--- RECORDS FOR THE TASK Enclosed Below ---
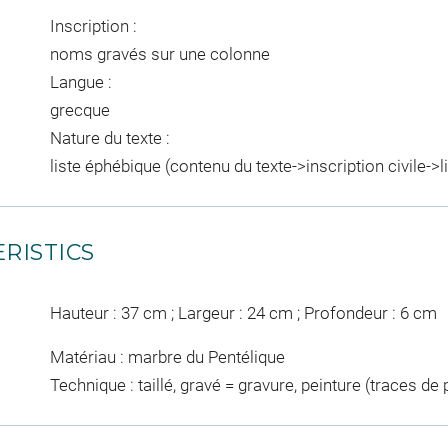
Inscription :
noms gravés sur une colonne
Langue :
grecque
Nature du texte :
liste éphébique (contenu du texte->inscription civile->
RISTICS
Hauteur : 37 cm ; Largeur : 24 cm ; Profondeur : 6 cm
Matériau : marbre du Pentélique
Technique : taillé, gravé = gravure, peinture (traces de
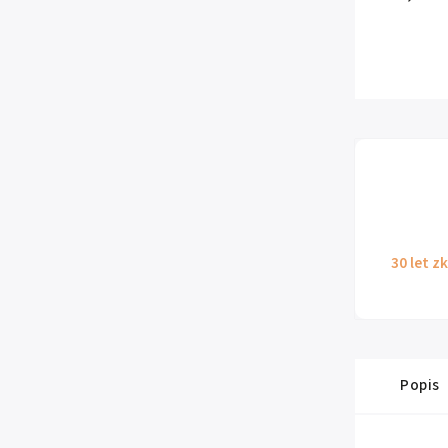
30 let z
Popis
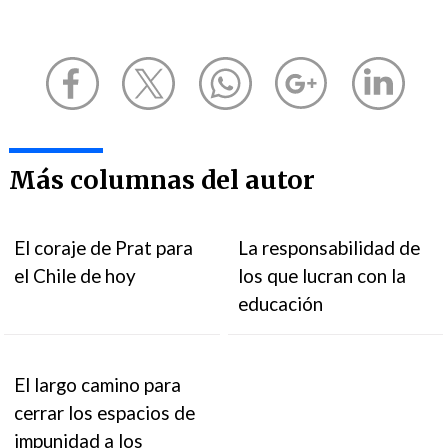
Más columnas del autor
El coraje de Prat para
La responsabilidad de
el Chile de hoy
los que lucran con la
educación
El largo camino para
cerrar los espacios de
impunidad a los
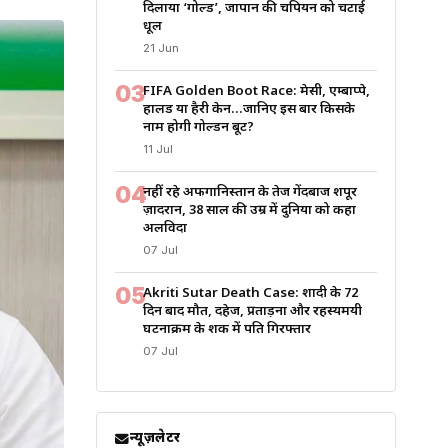
दिलाया ‘गोल्ड’, जापान की चैंपियन को चटाई
धूल
21 Jun
03
FIFA Golden Boot Race: मेसी, एम्बाप्पे,
हालैंड या हैरी केन…जानिए इस बार किसके
नाम होगी गोल्डन बूट?
11 Jul
04
नहीं रहे अफगानिस्तान के तेज गेंदबाज शपूर
ज़ादरान, 38 साल की उम्र में दुनिया को कहा
अलविदा
07 Jul
05
Akriti Sutar Death Case: शादी के 72
दिन बाद मौत, दहेज, प्रताड़ना और रहस्यमयी
घटनाक्रम के शक में पति गिरफ्तार
07 Jul
न्यूज़लेटर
--- End of Enclosed RECORDS FOR THE TASK ---
-- YOUR TASK --
Gather each line of the listing that holds the string "para".

-- THE COMPLETED TASK --
El coraje de Prat para
El largo camino para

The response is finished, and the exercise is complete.